October 5, 2002:
Partial catalog of her fears:
- Water shortage. California faces massive death and destruction from immanent breakdown of the aqueducts.
- Authority. Cop behind every tree. Once insisted I was in danger of being ticketed because my windshield needed cleaning. This was a matter of some anxiety to her: the fine I'd have to pay for the dirty windshield.
- Identity theft. Drove her to buy a new television: she felt that carrying $700 cash was less risky than paying by credit card. Conversation that day: "I've been thinking of taking out an insurance policy against identity theft."
- Carjacking. White-knuckle panic if the doors aren't yet locked before we leave the garage.

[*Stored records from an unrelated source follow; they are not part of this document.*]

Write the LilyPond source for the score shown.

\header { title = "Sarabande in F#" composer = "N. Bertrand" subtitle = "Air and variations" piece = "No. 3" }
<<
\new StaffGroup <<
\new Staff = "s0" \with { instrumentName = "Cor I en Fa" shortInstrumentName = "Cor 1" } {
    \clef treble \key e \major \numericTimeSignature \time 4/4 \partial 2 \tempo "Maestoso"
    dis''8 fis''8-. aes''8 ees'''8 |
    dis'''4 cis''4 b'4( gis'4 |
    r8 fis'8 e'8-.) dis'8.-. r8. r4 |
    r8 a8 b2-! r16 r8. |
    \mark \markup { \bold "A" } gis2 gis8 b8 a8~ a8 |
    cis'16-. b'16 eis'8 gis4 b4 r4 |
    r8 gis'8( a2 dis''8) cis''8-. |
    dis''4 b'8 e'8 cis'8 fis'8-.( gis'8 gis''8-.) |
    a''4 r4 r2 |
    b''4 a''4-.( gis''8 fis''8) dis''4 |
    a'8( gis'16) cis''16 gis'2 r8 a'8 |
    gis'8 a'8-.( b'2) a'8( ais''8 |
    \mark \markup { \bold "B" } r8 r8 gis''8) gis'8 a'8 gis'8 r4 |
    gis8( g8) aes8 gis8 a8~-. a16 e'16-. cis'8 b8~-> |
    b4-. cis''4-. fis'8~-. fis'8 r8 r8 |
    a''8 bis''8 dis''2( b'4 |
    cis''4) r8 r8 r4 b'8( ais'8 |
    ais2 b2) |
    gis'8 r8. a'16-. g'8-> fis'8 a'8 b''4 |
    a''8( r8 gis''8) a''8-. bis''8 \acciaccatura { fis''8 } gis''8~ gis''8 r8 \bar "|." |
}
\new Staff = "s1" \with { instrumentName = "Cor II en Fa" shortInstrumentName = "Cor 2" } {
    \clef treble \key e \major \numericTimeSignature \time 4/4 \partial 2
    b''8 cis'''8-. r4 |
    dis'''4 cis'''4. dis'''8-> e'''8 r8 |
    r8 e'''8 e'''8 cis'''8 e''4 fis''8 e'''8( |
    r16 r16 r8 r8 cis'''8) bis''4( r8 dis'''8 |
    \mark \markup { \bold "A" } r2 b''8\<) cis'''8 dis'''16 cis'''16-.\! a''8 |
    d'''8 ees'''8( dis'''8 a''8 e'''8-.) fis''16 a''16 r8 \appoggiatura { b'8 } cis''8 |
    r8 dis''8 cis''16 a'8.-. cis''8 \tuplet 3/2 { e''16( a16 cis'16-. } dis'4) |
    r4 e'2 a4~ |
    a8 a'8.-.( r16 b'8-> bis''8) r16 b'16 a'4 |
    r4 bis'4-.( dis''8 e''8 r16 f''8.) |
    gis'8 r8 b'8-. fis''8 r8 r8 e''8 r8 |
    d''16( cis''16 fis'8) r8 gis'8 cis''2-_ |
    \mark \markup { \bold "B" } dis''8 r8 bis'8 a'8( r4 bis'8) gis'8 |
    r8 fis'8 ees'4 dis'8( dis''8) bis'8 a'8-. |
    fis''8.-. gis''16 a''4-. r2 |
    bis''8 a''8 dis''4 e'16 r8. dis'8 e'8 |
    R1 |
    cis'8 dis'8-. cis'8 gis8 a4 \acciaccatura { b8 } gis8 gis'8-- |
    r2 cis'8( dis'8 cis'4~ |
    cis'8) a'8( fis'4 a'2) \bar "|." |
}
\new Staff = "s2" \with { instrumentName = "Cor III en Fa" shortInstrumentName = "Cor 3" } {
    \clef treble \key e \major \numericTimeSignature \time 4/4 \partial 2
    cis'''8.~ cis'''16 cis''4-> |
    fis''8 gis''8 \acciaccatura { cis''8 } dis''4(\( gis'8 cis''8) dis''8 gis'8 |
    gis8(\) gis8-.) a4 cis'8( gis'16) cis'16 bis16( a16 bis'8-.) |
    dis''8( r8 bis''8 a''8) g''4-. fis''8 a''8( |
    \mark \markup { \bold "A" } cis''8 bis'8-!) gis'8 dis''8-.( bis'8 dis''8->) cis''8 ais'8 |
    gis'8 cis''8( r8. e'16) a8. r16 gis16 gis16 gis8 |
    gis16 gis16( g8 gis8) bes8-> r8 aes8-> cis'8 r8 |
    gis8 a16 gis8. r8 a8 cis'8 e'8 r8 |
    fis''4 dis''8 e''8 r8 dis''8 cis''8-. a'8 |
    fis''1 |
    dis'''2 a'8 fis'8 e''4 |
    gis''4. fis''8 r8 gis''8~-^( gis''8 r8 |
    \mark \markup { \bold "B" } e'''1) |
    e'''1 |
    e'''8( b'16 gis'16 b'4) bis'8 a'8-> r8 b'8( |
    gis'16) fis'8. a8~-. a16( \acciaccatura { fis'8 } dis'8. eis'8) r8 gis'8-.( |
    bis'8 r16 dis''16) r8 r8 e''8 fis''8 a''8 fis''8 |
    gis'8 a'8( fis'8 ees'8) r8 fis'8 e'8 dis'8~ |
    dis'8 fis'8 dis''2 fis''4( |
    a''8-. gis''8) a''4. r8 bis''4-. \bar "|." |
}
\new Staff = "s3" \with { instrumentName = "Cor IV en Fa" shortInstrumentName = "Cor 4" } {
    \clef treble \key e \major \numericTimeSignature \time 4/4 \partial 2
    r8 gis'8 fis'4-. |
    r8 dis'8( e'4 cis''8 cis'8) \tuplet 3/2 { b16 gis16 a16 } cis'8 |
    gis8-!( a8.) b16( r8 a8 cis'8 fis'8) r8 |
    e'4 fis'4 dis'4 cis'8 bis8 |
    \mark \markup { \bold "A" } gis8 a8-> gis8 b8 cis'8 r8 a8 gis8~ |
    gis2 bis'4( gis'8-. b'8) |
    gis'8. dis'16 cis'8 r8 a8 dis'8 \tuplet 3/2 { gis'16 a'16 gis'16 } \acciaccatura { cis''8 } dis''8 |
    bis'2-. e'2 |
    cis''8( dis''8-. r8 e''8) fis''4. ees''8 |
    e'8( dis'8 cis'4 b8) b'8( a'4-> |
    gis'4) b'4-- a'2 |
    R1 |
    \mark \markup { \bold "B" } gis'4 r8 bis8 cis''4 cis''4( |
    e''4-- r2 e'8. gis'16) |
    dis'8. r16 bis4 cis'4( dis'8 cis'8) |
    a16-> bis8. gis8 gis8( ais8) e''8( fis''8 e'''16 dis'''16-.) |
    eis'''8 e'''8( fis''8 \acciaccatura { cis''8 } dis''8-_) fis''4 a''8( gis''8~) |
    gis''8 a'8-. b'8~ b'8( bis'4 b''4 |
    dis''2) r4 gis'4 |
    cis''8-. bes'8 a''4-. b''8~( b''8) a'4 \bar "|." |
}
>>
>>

- Car theft. Stopped shopping at Stonestown, five minutes away, after reading that Stonestown's parking lot has the highest incidence of car theft of all Bay Area malls. Drives to Hillsdale instead, 30 minutes. Context: her car's a 1988 Honda hatchback with a rusted-through roof and two inches of cigarette ashes coating the interior. Asked her whether poorly-maintained 1988 Honda hatchbacks are popular targets for car thieves. Didn't follow the question.
- Flying. The 9-11 events now provide rationalization, but this was always the case. She feels it's safer to drive from San Francisco to Seattle than to fly. Context: she's become so physically weak she can no longer carry a purse. Yet she believes she's safer fifteen hours behind the wheel than 90 minutes in an airplane seat.
- Life near the ocean. "I don't want the thirty-five-mile-an-hour crosswinds blowing through the house.." The what? As though California were the Arctic Circle.
Newspapers pander to these artificial anxieties for the same purpose as Madison Avenue: sell product. Something of her inability to rationally calculate risk follows from the mediocrity of her news sources: the local San Francisco papers, before them the local San Diego papers.
Is that all? No. Her loneliness surely contributes. She's the most self-isolated person in the world. Just like her girlhood, locked in the closet. Now in retirement her apartment is merely a larger room.
Sometimes I feel her fearfulness leads me toward foolhardy behaviors.